Shares of PTC India Financial Services Limited tanked over 19 per cent to hit an intraday low of 20.65 on BSE after all three independent directors on the company’s board resigned over corporate governance issues.
"We are in receipt of resignations from three independent directors mentioning some reasons. The matter will be addressed at the board level and a subsequent update will be communicated to all the stakeholders appropriately," the company said.
The stock ended 18.32 per cent lower at Rs 20.95 against the previous close of Rs 25.65. With a market capitalisation of Rs 1,345 crore, the shares stand higher than 20 day, 50 day, 100 day and 200 day moving averages but lower than 5 day moving averages.
On Wednesday, three independent directors of PTC India Financial Services (PFS) -- Kamlesh Shivji Vikamsey, Santosh B Nayar and Thomas Mathew T-- resigned from the board with immediate effect.
In the resignation letters, they have alleged that certain actions of the Chairman of the Board and Managing Director of the company are "ultra-vires" and "in violation" of the provisions of the companies Act, 2013.
They also referred to the issues regarding Rs 125 crore-bridge loan given to NSL Nagapatnam Power and Infratech Pvt Ltd, besides alleging that "no action" has been taken on certain corporate governance issues.

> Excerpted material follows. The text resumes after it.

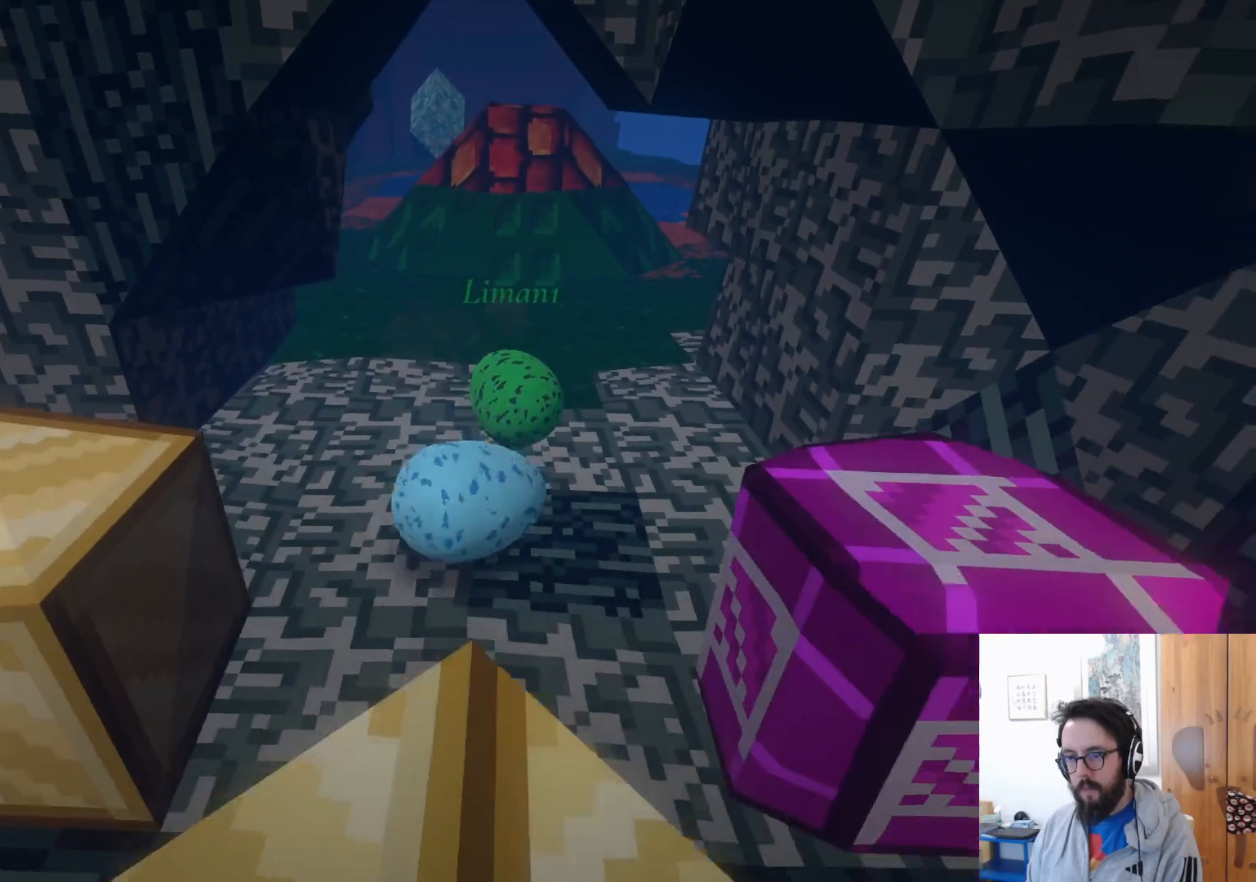
{"dt_ms": 500, "buttons": [], "left_stick": "up", "right_stick": "center", "events": [[67, "left_stick", "down-right"], [184, "left_stick", "right"], [317, "left_stick", "up"]]}
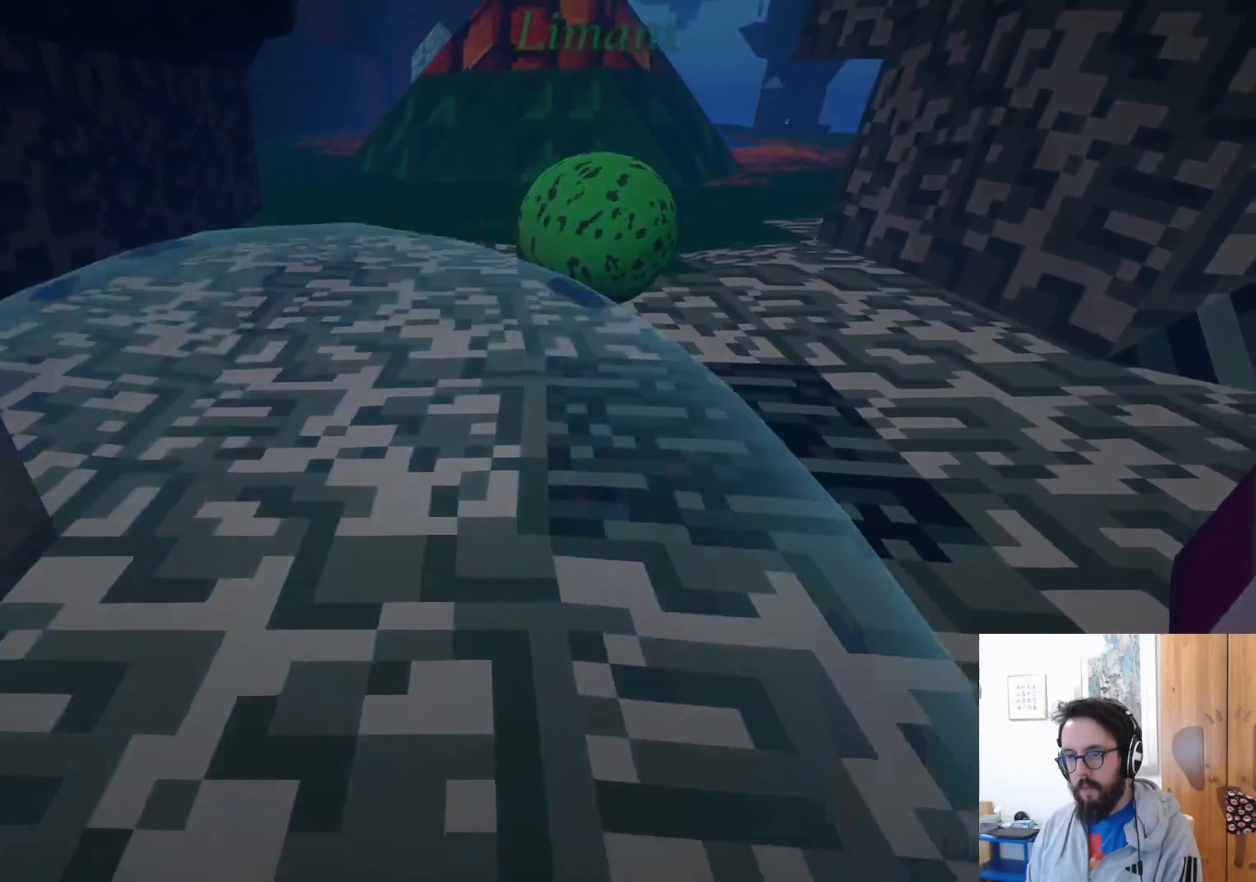
{"dt_ms": 500, "buttons": [], "left_stick": "right", "right_stick": "center", "events": [[150, "left_stick", "up-right"], [367, "left_stick", "right"]]}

Recently, PFS announced that it will receive its share of around Rs 125 Crore as part of the total resolution amount from one of its stressed loan accounts in the thermal segment namely the 2x600 MW coal power plant located at Cuddalore District in Tamil Nadu.
The instant project has been implemented by IL&FS Tamil Nadu Power Company Ltd. (ITPCL). PFS had sanctioned a total loan of Rs 200 crores under consortium arrangement to ITPCL for implementing the instant project.

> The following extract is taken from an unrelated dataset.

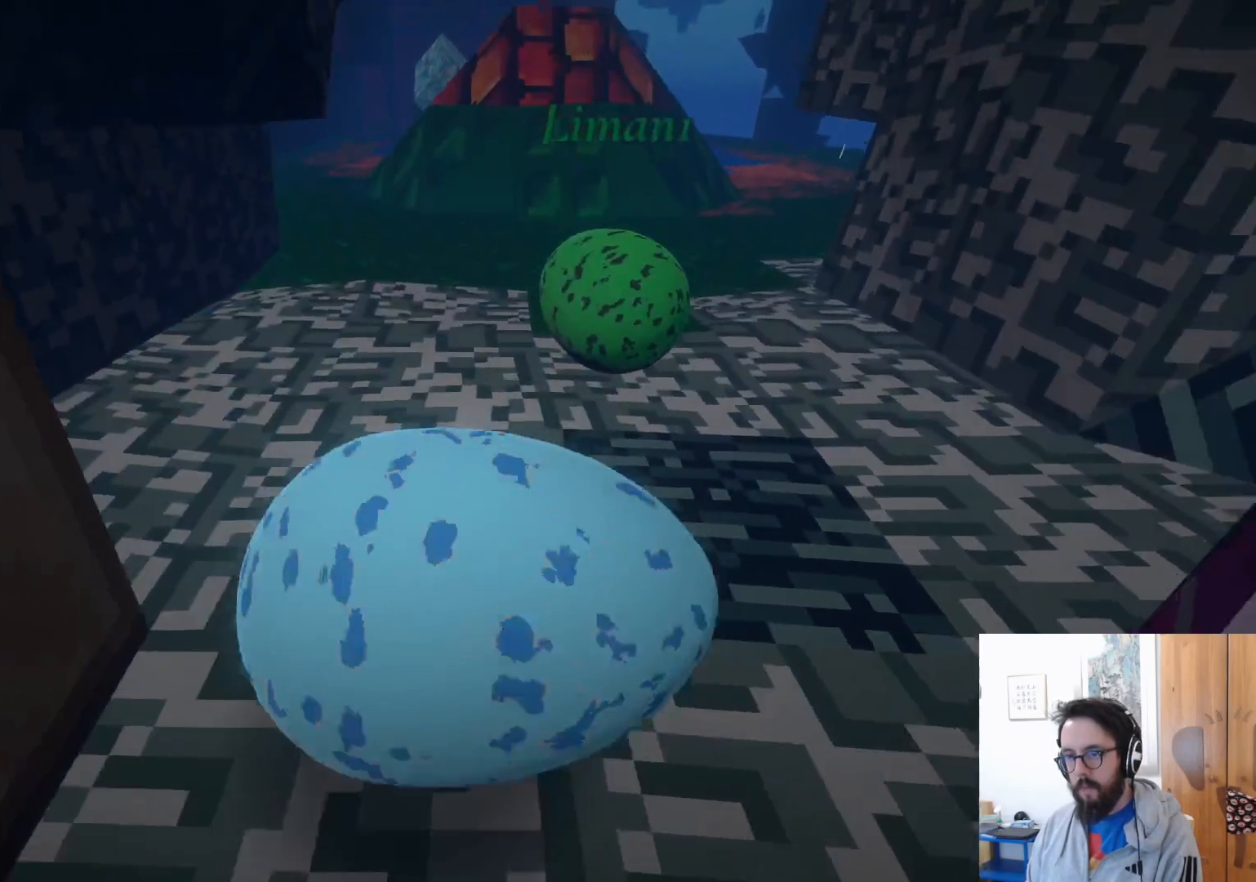
{"dt_ms": 500, "buttons": [], "left_stick": "up-right", "right_stick": "center", "events": [[167, "left_stick", "up"], [300, "A", "down"], [417, "A", "up"], [434, "left_stick", "up-right"]]}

PFS is a non-banking finance company promoted by PTC India Limited. PFS has been granted the status of an Infrastructure Finance Company (“IFC”) by the Reserve Bank of India.
PTC India Financial reported a 65 per cent jump in its net profit at Rs 52.4 crore for the quarter ended September 2021. Profit in the year-ago period stood at Rs 31.8 crore. The net sales of the company fell to Rs 242 crore from Rs 295 crore in the year-ago period.
According to MarketsMojo, the stock is trading at a premium compared to its average historical valuations and it has a very expensive valuation. The company has a weak long-term fundamental strength with an average Return on Equity (ROE) of 4.89 per cent.